In the treatment of drug Ascophen -Arpi should avoid alcohol (similar to disulfiram causes alcohol intolerance).
Children under 16 years can not be prescribed the drug Ascophen-Arpi, as in the case of viral infection acetylsalicylic acid can increase the risk of Reye’s syndrome. Symptoms of Reye syndrome are prolonged vomiting, acute encephalopathy, liver enlargement. Prolonged use of the drug requires monitoring of peripheral blood and functional state of the liver.
Because acetylsalicylic acid slows blood clotting, the patient, if he is to surgery, doctor should be forewarned about taking the drug.
In patients with hypersensitivity or astmoidnymi reactions to salicylates or their derivatives Ascophen -Arpi, you can assign only with special precautions (in terms of emergency services).

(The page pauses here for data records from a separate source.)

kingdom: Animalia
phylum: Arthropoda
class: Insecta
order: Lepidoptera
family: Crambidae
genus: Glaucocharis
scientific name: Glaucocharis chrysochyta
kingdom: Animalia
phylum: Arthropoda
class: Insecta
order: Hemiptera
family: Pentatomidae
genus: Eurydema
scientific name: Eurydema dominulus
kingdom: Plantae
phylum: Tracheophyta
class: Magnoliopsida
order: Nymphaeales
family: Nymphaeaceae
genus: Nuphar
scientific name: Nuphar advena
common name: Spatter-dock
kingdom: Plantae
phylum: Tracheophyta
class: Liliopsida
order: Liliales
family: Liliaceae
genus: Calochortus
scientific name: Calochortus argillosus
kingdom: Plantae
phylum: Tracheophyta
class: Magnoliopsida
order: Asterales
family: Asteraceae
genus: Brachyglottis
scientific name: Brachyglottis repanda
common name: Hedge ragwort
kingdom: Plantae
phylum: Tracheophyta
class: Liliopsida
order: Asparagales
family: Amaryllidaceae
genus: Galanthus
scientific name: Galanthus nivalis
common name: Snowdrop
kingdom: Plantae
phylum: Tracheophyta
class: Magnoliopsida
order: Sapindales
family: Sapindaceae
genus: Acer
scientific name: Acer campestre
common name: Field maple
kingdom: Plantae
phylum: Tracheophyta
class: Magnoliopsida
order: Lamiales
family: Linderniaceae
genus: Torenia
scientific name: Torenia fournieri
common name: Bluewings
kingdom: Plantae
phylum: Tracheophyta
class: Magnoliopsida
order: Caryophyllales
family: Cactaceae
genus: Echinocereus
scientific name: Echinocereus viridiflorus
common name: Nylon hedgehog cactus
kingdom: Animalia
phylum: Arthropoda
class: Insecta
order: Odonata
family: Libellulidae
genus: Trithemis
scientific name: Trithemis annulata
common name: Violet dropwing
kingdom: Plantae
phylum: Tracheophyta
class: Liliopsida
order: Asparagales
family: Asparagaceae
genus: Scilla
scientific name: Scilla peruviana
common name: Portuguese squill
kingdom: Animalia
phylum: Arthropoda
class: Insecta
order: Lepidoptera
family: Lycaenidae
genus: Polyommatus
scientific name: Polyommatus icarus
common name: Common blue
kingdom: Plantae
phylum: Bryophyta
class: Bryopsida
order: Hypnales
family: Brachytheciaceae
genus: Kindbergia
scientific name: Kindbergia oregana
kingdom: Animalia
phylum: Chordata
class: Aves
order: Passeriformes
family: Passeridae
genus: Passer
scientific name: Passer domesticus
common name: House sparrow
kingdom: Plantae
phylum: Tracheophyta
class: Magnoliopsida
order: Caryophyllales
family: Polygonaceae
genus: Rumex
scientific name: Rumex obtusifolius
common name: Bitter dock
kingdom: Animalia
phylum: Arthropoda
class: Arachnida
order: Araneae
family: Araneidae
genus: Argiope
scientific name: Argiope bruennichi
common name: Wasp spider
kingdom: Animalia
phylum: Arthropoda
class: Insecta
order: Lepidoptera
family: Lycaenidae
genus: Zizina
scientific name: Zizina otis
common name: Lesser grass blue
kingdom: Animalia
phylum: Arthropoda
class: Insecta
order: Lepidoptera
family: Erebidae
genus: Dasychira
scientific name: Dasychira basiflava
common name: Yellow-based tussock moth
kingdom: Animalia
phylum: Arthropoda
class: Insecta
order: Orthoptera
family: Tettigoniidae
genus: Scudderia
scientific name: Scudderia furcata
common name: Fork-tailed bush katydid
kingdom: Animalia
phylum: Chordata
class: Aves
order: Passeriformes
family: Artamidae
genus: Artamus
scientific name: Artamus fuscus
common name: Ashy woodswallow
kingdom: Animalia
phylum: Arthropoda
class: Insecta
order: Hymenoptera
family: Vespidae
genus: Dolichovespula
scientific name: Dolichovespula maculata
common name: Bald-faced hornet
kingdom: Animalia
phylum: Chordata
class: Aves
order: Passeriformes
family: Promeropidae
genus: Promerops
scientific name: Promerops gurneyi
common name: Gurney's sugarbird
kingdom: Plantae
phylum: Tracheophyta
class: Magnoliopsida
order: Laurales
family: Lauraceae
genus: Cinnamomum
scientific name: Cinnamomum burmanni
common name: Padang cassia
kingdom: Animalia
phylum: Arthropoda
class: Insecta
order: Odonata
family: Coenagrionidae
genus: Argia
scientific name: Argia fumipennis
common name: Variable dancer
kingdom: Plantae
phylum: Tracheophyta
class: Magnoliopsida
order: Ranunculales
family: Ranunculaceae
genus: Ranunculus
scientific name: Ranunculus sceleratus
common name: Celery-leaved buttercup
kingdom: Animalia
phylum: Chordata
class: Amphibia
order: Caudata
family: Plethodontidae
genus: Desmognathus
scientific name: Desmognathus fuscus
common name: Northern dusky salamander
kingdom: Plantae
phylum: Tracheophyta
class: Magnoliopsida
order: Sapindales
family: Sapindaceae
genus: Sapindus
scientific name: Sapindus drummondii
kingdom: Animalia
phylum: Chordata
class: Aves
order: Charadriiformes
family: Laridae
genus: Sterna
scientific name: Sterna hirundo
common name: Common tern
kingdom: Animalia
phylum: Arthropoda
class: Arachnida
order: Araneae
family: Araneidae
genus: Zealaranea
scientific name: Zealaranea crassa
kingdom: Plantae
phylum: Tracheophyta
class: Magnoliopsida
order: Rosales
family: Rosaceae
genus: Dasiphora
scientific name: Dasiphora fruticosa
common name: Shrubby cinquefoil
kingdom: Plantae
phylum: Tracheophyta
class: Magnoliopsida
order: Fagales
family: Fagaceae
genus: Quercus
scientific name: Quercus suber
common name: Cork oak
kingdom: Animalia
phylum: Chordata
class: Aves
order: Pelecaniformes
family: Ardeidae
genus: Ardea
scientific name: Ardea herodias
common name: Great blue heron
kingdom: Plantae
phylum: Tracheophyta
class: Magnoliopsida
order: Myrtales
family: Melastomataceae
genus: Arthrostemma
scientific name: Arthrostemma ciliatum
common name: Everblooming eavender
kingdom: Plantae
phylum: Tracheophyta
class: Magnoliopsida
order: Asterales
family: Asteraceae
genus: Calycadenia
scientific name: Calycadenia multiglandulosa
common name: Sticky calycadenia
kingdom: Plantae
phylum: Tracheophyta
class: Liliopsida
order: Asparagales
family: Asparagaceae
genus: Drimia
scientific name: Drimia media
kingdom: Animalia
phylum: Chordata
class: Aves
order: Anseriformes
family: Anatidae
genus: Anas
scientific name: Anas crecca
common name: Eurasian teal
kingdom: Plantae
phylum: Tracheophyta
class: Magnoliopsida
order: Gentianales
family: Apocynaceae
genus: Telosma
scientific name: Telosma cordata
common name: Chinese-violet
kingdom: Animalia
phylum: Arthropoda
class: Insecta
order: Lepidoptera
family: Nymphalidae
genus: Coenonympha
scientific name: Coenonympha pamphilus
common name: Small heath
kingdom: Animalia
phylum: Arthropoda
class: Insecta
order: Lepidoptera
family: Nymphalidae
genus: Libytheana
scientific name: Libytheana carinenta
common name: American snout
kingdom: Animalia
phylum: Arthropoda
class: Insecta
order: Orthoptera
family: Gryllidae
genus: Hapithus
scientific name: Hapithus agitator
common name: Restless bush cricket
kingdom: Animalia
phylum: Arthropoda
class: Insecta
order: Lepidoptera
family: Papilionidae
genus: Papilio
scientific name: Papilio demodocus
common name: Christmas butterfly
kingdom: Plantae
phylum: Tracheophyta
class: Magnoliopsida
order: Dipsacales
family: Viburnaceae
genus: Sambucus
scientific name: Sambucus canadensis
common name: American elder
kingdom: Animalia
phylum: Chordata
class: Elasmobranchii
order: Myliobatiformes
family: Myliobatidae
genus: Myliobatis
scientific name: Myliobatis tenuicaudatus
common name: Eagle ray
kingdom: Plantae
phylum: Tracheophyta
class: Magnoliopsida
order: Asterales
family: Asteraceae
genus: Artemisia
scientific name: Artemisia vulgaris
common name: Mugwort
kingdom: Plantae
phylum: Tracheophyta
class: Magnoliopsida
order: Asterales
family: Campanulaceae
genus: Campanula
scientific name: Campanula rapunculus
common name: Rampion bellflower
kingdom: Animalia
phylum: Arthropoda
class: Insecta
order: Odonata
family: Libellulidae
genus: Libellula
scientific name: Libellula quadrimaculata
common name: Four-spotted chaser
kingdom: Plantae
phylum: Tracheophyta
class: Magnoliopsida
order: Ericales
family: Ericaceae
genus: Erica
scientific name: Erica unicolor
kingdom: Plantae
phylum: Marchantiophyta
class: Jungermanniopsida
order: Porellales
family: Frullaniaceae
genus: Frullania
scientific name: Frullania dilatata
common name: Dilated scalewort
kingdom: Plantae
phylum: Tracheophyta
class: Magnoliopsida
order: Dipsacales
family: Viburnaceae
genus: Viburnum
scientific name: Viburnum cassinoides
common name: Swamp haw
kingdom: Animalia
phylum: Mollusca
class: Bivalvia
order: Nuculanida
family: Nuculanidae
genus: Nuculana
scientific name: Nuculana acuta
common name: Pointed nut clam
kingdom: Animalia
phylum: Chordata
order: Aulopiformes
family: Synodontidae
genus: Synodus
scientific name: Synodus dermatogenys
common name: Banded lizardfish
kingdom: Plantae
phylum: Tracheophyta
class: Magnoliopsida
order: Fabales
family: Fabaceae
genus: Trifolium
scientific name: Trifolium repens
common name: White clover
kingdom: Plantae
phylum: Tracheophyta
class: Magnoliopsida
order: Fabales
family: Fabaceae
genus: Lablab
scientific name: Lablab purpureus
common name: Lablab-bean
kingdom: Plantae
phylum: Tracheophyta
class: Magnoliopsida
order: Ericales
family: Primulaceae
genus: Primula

Acetylsalicylic acid in low doses reduces the excretion of uric acid. Patients with a corresponding predisposition in some cases it may provoke attack of gout.
Monitoring of laboratory parameters
During drug treatment Ascophen-Arpi should monitor pattern of peripheral blood and liver function.
You must inform the doctor if the patient simultaneously takes Ascophen -Arpi with other medicines.
Symptoms in mild poisoning – nausea, vomiting, gastralgia, dizziness, ringing in the ears; severe intoxication – abdominal pain (may be one of the first indicators of liver damage), confusion, drowsiness, collapse, seizures, bronchospasm, shortness of breath, anuria, bleeding. Initially, the central hyperventilation leads to respiratory alkalosis (shortness of breath, dyspnea, cyanosis, perspiration). As the intoxication progressive paralysis and respiratory uncoupling of oxidative phosphorylation causes respiratory acidosis. The toxicity is directly proportional to the concentration of active ingredients in the blood plasma. Symptoms of poisoning may even occur after several days.
Treatment: gastric lavage followed by the appointment of activated charcoal; if necessary, symptomatic therapy. Perhaps hemodialysis. When paracetamol poisoning antidote is applied as its N-acetylcysteine, which is more effective if it is used in the first 8 hours after taking of high doses of paracetamol. Depending on the state of metabolism requires the introduction of sodium bicarbonate, sodium citrate or sodium lactate. Increasing reserve alkalinity increases the excretion of acetylsalicylic acid by alkalinization of urine.
White or off white scored cylindrical tablets, the end surface of which are flat; with a specific to acetylsalicylic acid odour.
10 tablets are packed into PVC-Aluminum blister packet and aluminum foil printed patent.
2 years. Do not use after the expiration date.
To be dispensed without prescription.
Store at a room temperature (15-250C), in a dry place, out of the reach of children. Protect from light.